Here is the view from the inside. This is where I started. I marked the middle and then measured in a few inches on either side for the two taps. The middle being where a third may go in the future. First I drilled two small holes to guide my way through. I then used my hole saw drill bit to go in. This side is all plastic and foam so it goes in like a hot knife through butter.

The only problem came when I was trying to get my hole saw through the metal outer shell of the door. Either my drill is not powerful enough or my hole saw is simply not good enough to get through metal. What I ended up doing then was drilling a load of small holes in a circle (the hole saw at least drilled a circle to follow in the paint) and when the hole saw still could not get through the weakened metal I grabbed a pliers and pulled out the circles and this proved very easy.

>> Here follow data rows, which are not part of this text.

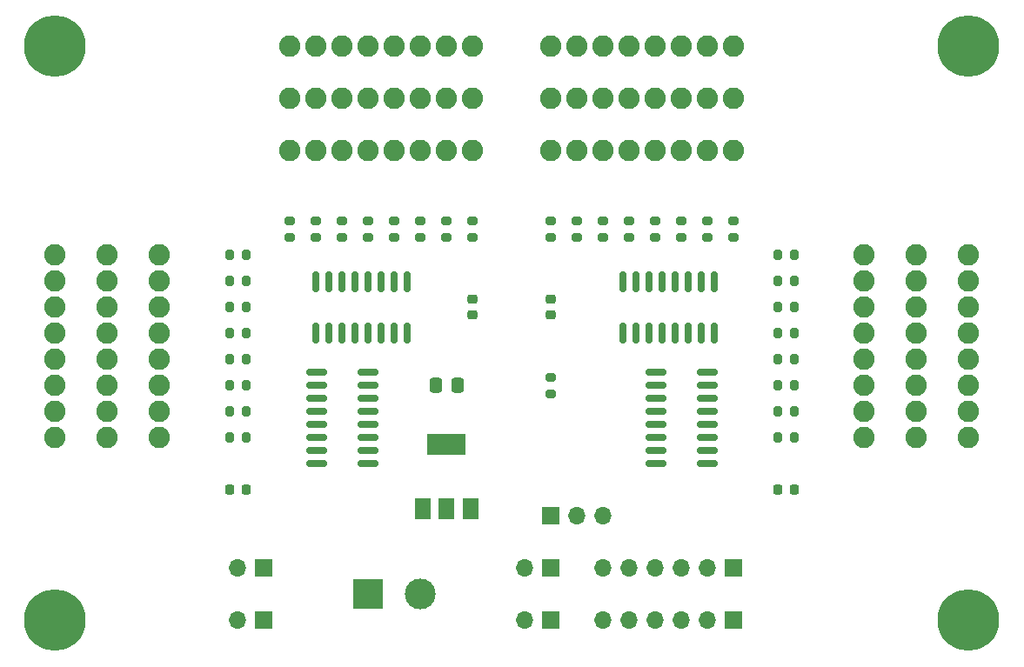
<source format=gbr>
G04 #@! TF.GenerationSoftware,KiCad,Pcbnew,6.0.7*
G04 #@! TF.CreationDate,2022-09-12T18:31:12+10:00*
G04 #@! TF.ProjectId,sr32gpo,73723332-6770-46f2-9e6b-696361645f70,rev?*
G04 #@! TF.SameCoordinates,Original*
G04 #@! TF.FileFunction,Soldermask,Top*
G04 #@! TF.FilePolarity,Negative*
%FSLAX46Y46*%
G04 Gerber Fmt 4.6, Leading zero omitted, Abs format (unit mm)*
G04 Created by KiCad (PCBNEW 6.0.7) date 2022-09-12 18:31:12*
%MOMM*%
%LPD*%
G01*
G04 APERTURE LIST*
G04 Aperture macros list*
%AMRoundRect*
0 Rectangle with rounded corners*
0 $1 Rounding radius*
0 $2 $3 $4 $5 $6 $7 $8 $9 X,Y pos of 4 corners*
0 Add a 4 corners polygon primitive as box body*
4,1,4,$2,$3,$4,$5,$6,$7,$8,$9,$2,$3,0*
0 Add four circle primitives for the rounded corners*
1,1,$1+$1,$2,$3*
1,1,$1+$1,$4,$5*
1,1,$1+$1,$6,$7*
1,1,$1+$1,$8,$9*
0 Add four rect primitives between the rounded corners*
20,1,$1+$1,$2,$3,$4,$5,0*
20,1,$1+$1,$4,$5,$6,$7,0*
20,1,$1+$1,$6,$7,$8,$9,0*
20,1,$1+$1,$8,$9,$2,$3,0*%
G04 Aperture macros list end*
%ADD10RoundRect,0.225000X-0.250000X0.225000X-0.250000X-0.225000X0.250000X-0.225000X0.250000X0.225000X0*%
%ADD11RoundRect,0.225000X0.225000X0.250000X-0.225000X0.250000X-0.225000X-0.250000X0.225000X-0.250000X0*%
%ADD12C,6.000000*%
%ADD13C,2.082800*%
%ADD14R,1.700000X1.700000*%
%ADD15O,1.700000X1.700000*%
%ADD16RoundRect,0.200000X0.275000X-0.200000X0.275000X0.200000X-0.275000X0.200000X-0.275000X-0.200000X0*%
%ADD17RoundRect,0.200000X0.200000X0.275000X-0.200000X0.275000X-0.200000X-0.275000X0.200000X-0.275000X0*%
%ADD18RoundRect,0.200000X-0.200000X-0.275000X0.200000X-0.275000X0.200000X0.275000X-0.200000X0.275000X0*%
%ADD19RoundRect,0.250000X0.337500X0.475000X-0.337500X0.475000X-0.337500X-0.475000X0.337500X-0.475000X0*%
%ADD20R,3.000000X3.000000*%
%ADD21C,3.000000*%
%ADD22R,1.500000X2.000000*%
%ADD23R,3.800000X2.000000*%
%ADD24RoundRect,0.200000X-0.275000X0.200000X-0.275000X-0.200000X0.275000X-0.200000X0.275000X0.200000X0*%
%ADD25RoundRect,0.150000X-0.150000X0.825000X-0.150000X-0.825000X0.150000X-0.825000X0.150000X0.825000X0*%
%ADD26RoundRect,0.150000X0.825000X0.150000X-0.825000X0.150000X-0.825000X-0.150000X0.825000X-0.150000X0*%
%ADD27RoundRect,0.150000X-0.825000X-0.150000X0.825000X-0.150000X0.825000X0.150000X-0.825000X0.150000X0*%
G04 APERTURE END LIST*
D10*
X127000000Y-70345000D03*
X127000000Y-71895000D03*
X119380000Y-70345000D03*
X119380000Y-71895000D03*
D11*
X97295000Y-88900000D03*
X95745000Y-88900000D03*
D12*
X78740000Y-45720000D03*
X167640000Y-45720000D03*
D13*
X157480000Y-83820000D03*
X157480000Y-81280000D03*
X157480000Y-78740000D03*
X157480000Y-76200000D03*
X157480000Y-73660000D03*
X157480000Y-71120000D03*
X157480000Y-68580000D03*
X157480000Y-66040000D03*
X162560000Y-83820000D03*
X162560000Y-81280000D03*
X162560000Y-78740000D03*
X162560000Y-76200000D03*
X162560000Y-73660000D03*
X162560000Y-71120000D03*
X162560000Y-68580000D03*
X162560000Y-66040000D03*
X144780000Y-55880000D03*
X142240000Y-55880000D03*
X139700000Y-55880000D03*
X137160000Y-55880000D03*
X134620000Y-55880000D03*
X132080000Y-55880000D03*
X129540000Y-55880000D03*
X127000000Y-55880000D03*
X144780000Y-50800000D03*
X142240000Y-50800000D03*
X139700000Y-50800000D03*
X137160000Y-50800000D03*
X134620000Y-50800000D03*
X132080000Y-50800000D03*
X129540000Y-50800000D03*
X127000000Y-50800000D03*
X119380000Y-55880000D03*
X116840000Y-55880000D03*
X114300000Y-55880000D03*
X111760000Y-55880000D03*
X109220000Y-55880000D03*
X106680000Y-55880000D03*
X104140000Y-55880000D03*
X101600000Y-55880000D03*
X119380000Y-50800000D03*
X116840000Y-50800000D03*
X114300000Y-50800000D03*
X111760000Y-50800000D03*
X109220000Y-50800000D03*
X106680000Y-50800000D03*
X104140000Y-50800000D03*
X101600000Y-50800000D03*
D14*
X127000000Y-91440000D03*
D15*
X129540000Y-91440000D03*
X132080000Y-91440000D03*
D16*
X119380000Y-64325000D03*
X119380000Y-62675000D03*
X116840000Y-64325000D03*
X116840000Y-62675000D03*
X114300000Y-64325000D03*
X114300000Y-62675000D03*
X111760000Y-64325000D03*
X111760000Y-62675000D03*
X109220000Y-64325000D03*
X109220000Y-62675000D03*
X106680000Y-64325000D03*
X106680000Y-62675000D03*
X104140000Y-64325000D03*
X104140000Y-62675000D03*
X101600000Y-64325000D03*
X101600000Y-62675000D03*
D17*
X97345000Y-66040000D03*
X95695000Y-66040000D03*
X97345000Y-68580000D03*
X95695000Y-68580000D03*
X97345000Y-71120000D03*
X95695000Y-71120000D03*
X97345000Y-73660000D03*
X95695000Y-73660000D03*
X97345000Y-76200000D03*
X95695000Y-76200000D03*
X97345000Y-78740000D03*
X95695000Y-78740000D03*
X97345000Y-81280000D03*
X95695000Y-81280000D03*
X97345000Y-83820000D03*
X95695000Y-83820000D03*
D18*
X149035000Y-66040000D03*
X150685000Y-66040000D03*
X149035000Y-68580000D03*
X150685000Y-68580000D03*
X149035000Y-81280000D03*
X150685000Y-81280000D03*
X149035000Y-83820000D03*
X150685000Y-83820000D03*
X149035000Y-76200000D03*
X150685000Y-76200000D03*
X149035000Y-73660000D03*
X150685000Y-73660000D03*
X149035000Y-71120000D03*
X150685000Y-71120000D03*
X149035000Y-78740000D03*
X150685000Y-78740000D03*
D16*
X134620000Y-64325000D03*
X134620000Y-62675000D03*
X137160000Y-64325000D03*
X137160000Y-62675000D03*
X144780000Y-64325000D03*
X144780000Y-62675000D03*
X132080000Y-64325000D03*
X132080000Y-62675000D03*
X142240000Y-64325000D03*
X142240000Y-62675000D03*
X129540000Y-64325000D03*
X129540000Y-62675000D03*
X139700000Y-64325000D03*
X139700000Y-62675000D03*
X127000000Y-64325000D03*
X127000000Y-62675000D03*
D11*
X150635000Y-88900000D03*
X149085000Y-88900000D03*
D13*
X88900000Y-66040000D03*
X88900000Y-68580000D03*
X88900000Y-71120000D03*
X88900000Y-73660000D03*
X88900000Y-76200000D03*
X88900000Y-78740000D03*
X88900000Y-81280000D03*
X88900000Y-83820000D03*
X83820000Y-66040000D03*
X83820000Y-68580000D03*
X83820000Y-71120000D03*
X83820000Y-73660000D03*
X83820000Y-76200000D03*
X83820000Y-78740000D03*
X83820000Y-81280000D03*
X83820000Y-83820000D03*
X127000000Y-45720000D03*
X129540000Y-45720000D03*
X132080000Y-45720000D03*
X134620000Y-45720000D03*
X137160000Y-45720000D03*
X139700000Y-45720000D03*
X142240000Y-45720000D03*
X144780000Y-45720000D03*
X101600000Y-45720000D03*
X104140000Y-45720000D03*
X106680000Y-45720000D03*
X109220000Y-45720000D03*
X111760000Y-45720000D03*
X114300000Y-45720000D03*
X116840000Y-45720000D03*
X119380000Y-45720000D03*
X78740000Y-83820000D03*
X78740000Y-81280000D03*
X78740000Y-78740000D03*
X78740000Y-76200000D03*
X78740000Y-73660000D03*
X78740000Y-71120000D03*
X78740000Y-68580000D03*
X78740000Y-66040000D03*
X167640000Y-66040000D03*
X167640000Y-68580000D03*
X167640000Y-71120000D03*
X167640000Y-73660000D03*
X167640000Y-76200000D03*
X167640000Y-78740000D03*
X167640000Y-81280000D03*
X167640000Y-83820000D03*
D19*
X117877500Y-78740000D03*
X115802500Y-78740000D03*
D14*
X127000000Y-96520000D03*
D15*
X124460000Y-96520000D03*
D14*
X144780000Y-101600000D03*
D15*
X142240000Y-101600000D03*
X139700000Y-101600000D03*
X137160000Y-101600000D03*
X134620000Y-101600000D03*
X132080000Y-101600000D03*
D12*
X78740000Y-101600000D03*
X167640000Y-101600000D03*
D14*
X144780000Y-96520000D03*
D15*
X142240000Y-96520000D03*
X139700000Y-96520000D03*
X137160000Y-96520000D03*
X134620000Y-96520000D03*
X132080000Y-96520000D03*
D14*
X99060000Y-101600000D03*
D15*
X96520000Y-101600000D03*
D20*
X109220000Y-99060000D03*
D21*
X114300000Y-99060000D03*
D22*
X114540000Y-90780000D03*
D23*
X116840000Y-84480000D03*
D22*
X116840000Y-90780000D03*
X119140000Y-90780000D03*
D14*
X99060000Y-96520000D03*
D15*
X96520000Y-96520000D03*
D14*
X127000000Y-101600000D03*
D15*
X124460000Y-101600000D03*
D24*
X127000000Y-77915000D03*
X127000000Y-79565000D03*
D25*
X142875000Y-68645000D03*
X141605000Y-68645000D03*
X140335000Y-68645000D03*
X139065000Y-68645000D03*
X137795000Y-68645000D03*
X136525000Y-68645000D03*
X135255000Y-68645000D03*
X133985000Y-68645000D03*
X133985000Y-73595000D03*
X135255000Y-73595000D03*
X136525000Y-73595000D03*
X137795000Y-73595000D03*
X139065000Y-73595000D03*
X140335000Y-73595000D03*
X141605000Y-73595000D03*
X142875000Y-73595000D03*
D26*
X142175000Y-86360000D03*
X142175000Y-85090000D03*
X142175000Y-83820000D03*
X142175000Y-82550000D03*
X142175000Y-81280000D03*
X142175000Y-80010000D03*
X142175000Y-78740000D03*
X142175000Y-77470000D03*
X137225000Y-77470000D03*
X137225000Y-78740000D03*
X137225000Y-80010000D03*
X137225000Y-81280000D03*
X137225000Y-82550000D03*
X137225000Y-83820000D03*
X137225000Y-85090000D03*
X137225000Y-86360000D03*
D25*
X113030000Y-68645000D03*
X111760000Y-68645000D03*
X110490000Y-68645000D03*
X109220000Y-68645000D03*
X107950000Y-68645000D03*
X106680000Y-68645000D03*
X105410000Y-68645000D03*
X104140000Y-68645000D03*
X104140000Y-73595000D03*
X105410000Y-73595000D03*
X106680000Y-73595000D03*
X107950000Y-73595000D03*
X109220000Y-73595000D03*
X110490000Y-73595000D03*
X111760000Y-73595000D03*
X113030000Y-73595000D03*
D27*
X104205000Y-77470000D03*
X104205000Y-78740000D03*
X104205000Y-80010000D03*
X104205000Y-81280000D03*
X104205000Y-82550000D03*
X104205000Y-83820000D03*
X104205000Y-85090000D03*
X104205000Y-86360000D03*
X109155000Y-86360000D03*
X109155000Y-85090000D03*
X109155000Y-83820000D03*
X109155000Y-82550000D03*
X109155000Y-81280000D03*
X109155000Y-80010000D03*
X109155000Y-78740000D03*
X109155000Y-77470000D03*
M02*

</source>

The hole saw size I picked was the smallest one in my tool kit and it proved wider than the washers and nuts (only just) which meant it was perfect. I put the nut and washers on and twisted the tap itself which brought the washer tight. I used two knives to keep the washer from turning with the tap once it had gone inside the hole.

If this ever proves to be an issue I can always carve out around the hole but it should be fine.

This fridge has reversible doors so there are no wires or electrics in the door. It also has the advantage of the ability to maybe make the job easier by taking off the door. I was too lazy to do that as it would have meant moving the fridge from where it is.

In the end, a job well done. I can't wait to give it a go.

Wednesday, September 2, 2009

And now for something completely different - Daves I know


Everyone knows at least one Dave and most know a lot of people called Dave. Readers will know I visited The Woolpack which is owned by a Dave. I visited with my friend Dave, chances are I probably also met a few Dave's while there.

The best thing about having a friend called Dave for me is of course the ability to say in a Hal9000 voice "What are you doing Dave?" Or "Would you like to play a game of chess?".

I have known many Daves in my time, I even watch a TV channel called Dave which shows re runs of shows such as Top Gear.